[The problem]:
Please retype the entries exactly as they stand, leaving out any pictures.
----------
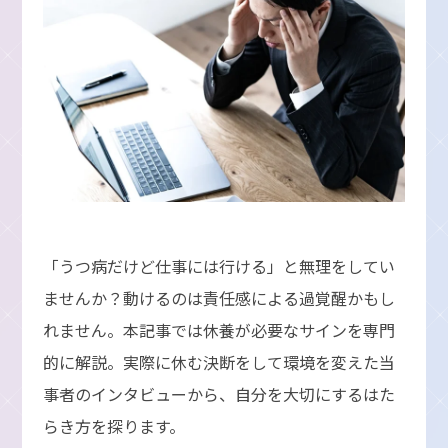
「うつ病だけど仕事には行ける」と無理をしてい
ませんか？動けるのは責任感による過覚醒かもし
れません。本記事では休養が必要なサインを専門
的に解説。実際に休む決断をして環境を変えた当
事者のインタビューから、自分を大切にするはた
らき方を探ります。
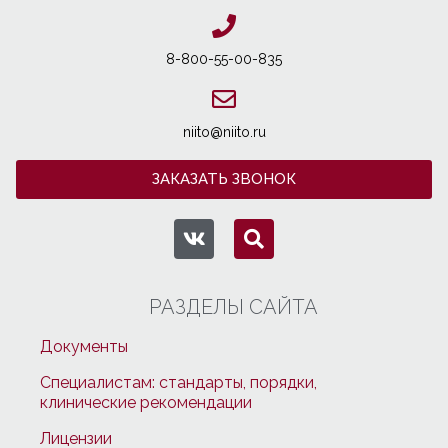
8-800-55-00-835
niito@niito.ru
ЗАКАЗАТЬ ЗВОНОК
РАЗДЕЛЫ САЙТА
Документы
Специалистам: стандарты, порядки,
клинические рекомендации
Лицензии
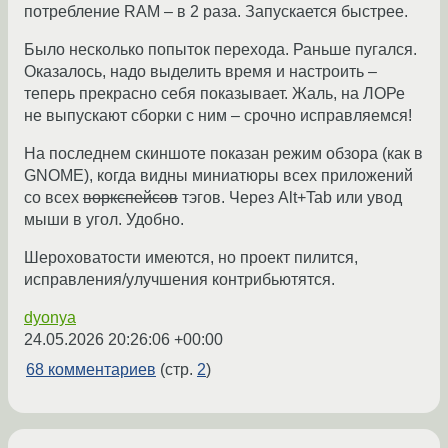
потребление RAM – в 2 раза. Запускается быстрее.
Было несколько попыток перехода. Раньше пугался.
Оказалось, надо выделить время и настроить –
теперь прекрасно себя показывает. Жаль, на ЛОРе
не выпускают сборки с ним – срочно исправляемся!
На последнем скиншоте показан режим обзора (как в
GNOME), когда видны миниатюры всех приложений
со всех
воркспейсов
тэгов. Через Alt+Tab или увод
мыши в угол. Удобно.
Шероховатости имеются, но проект пилится,
исправления/улучшения контрибьютятся.
dyonya
24.05.2026 20:26:06 +00:00
68 комментариев
(стр.
2
)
----------
[Finished exercise]:
「うつ病だけど仕事には行ける」と無理をしてい
ませんか？動けるのは責任感による過覚醒かもし
れません。本記事では休養が必要なサインを専門
的に解説。実際に休む決断をして環境を変えた当
事者のインタビューから、自分を大切にするはた
らき方を探ります。
8-800-55-00-835
niito@niito.ru
ЗАКАЗАТЬ ЗВОНОК
РАЗДЕЛЫ САЙТА
Документы
Специалистам: стандарты, порядки,
клинические рекомендации
Лицензии
потребление RAM – в 2 раза. Запускается быстрее.
Было несколько попыток перехода. Раньше пугался.
Оказалось, надо выделить время и настроить –
теперь прекрасно себя показывает. Жаль, на ЛОРе
не выпускают сборки с ним – срочно исправляемся!
На последнем скиншоте показан режим обзора (как в
GNOME), когда видны миниатюры всех приложений
со всех
воркспейсов
тэгов. Через Alt+Tab или увод
мыши в угол. Удобно.
Шероховатости имеются, но проект пилится,
исправления/улучшения контрибьютятся.
dyonya
24.05.2026 20:26:06 +00:00
68 комментариев
(стр.
2
)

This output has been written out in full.